Text for analysis.

▶

Thursday, 26 July 2012

Crash Bandicoot - Concept to Game


I stumbled across a website recently for one of my favourite game series of all time.
Of course I'm talking about Crash Bandicoot, it was the first 3D game I ever played, on the original PS1, and it's always stuck with me till this very day.

I found a lot of the original concept work for the original PlayStation games.


The games are bright and colourful, which is the typical sort of games everyone played as a kid especially in the 90's. It has great environments as well as character designs. Back in those days (mid 90's) graphics were very limited, there's no bump and specular maps (and all that fancy stuff as far as I'm aware) to be found in any of these games (though I think they should go back and add them now just to see what they'd look like) it was pretty basic modelling and texturing. The PS1 alongside the N64 back then where the main two 3D games consoles.

What I like is the concept works of these games though, they are just neat, simple and straight to the point of what they wanted to try and create within the games themselves.

◀

Data provided.

▶

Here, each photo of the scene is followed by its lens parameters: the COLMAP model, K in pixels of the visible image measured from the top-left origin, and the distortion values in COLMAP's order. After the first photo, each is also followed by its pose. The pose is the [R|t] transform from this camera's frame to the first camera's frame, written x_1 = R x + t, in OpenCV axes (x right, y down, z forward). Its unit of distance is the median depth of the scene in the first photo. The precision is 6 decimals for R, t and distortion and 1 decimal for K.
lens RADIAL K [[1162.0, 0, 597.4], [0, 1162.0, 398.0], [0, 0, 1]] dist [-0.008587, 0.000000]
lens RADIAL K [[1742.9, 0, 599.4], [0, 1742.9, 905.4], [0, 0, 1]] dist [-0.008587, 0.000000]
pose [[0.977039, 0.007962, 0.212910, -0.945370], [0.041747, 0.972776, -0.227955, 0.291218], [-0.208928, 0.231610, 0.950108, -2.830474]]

◀

Write out the passage from the Crash Bandicoot post verbatim, starting with "Of course I'm" and going on through "this very day.".

Of course I'm talking about Crash Bandicoot, it was the first 3D game I ever played, on the original PS1, and it's always stuck with me till this very day.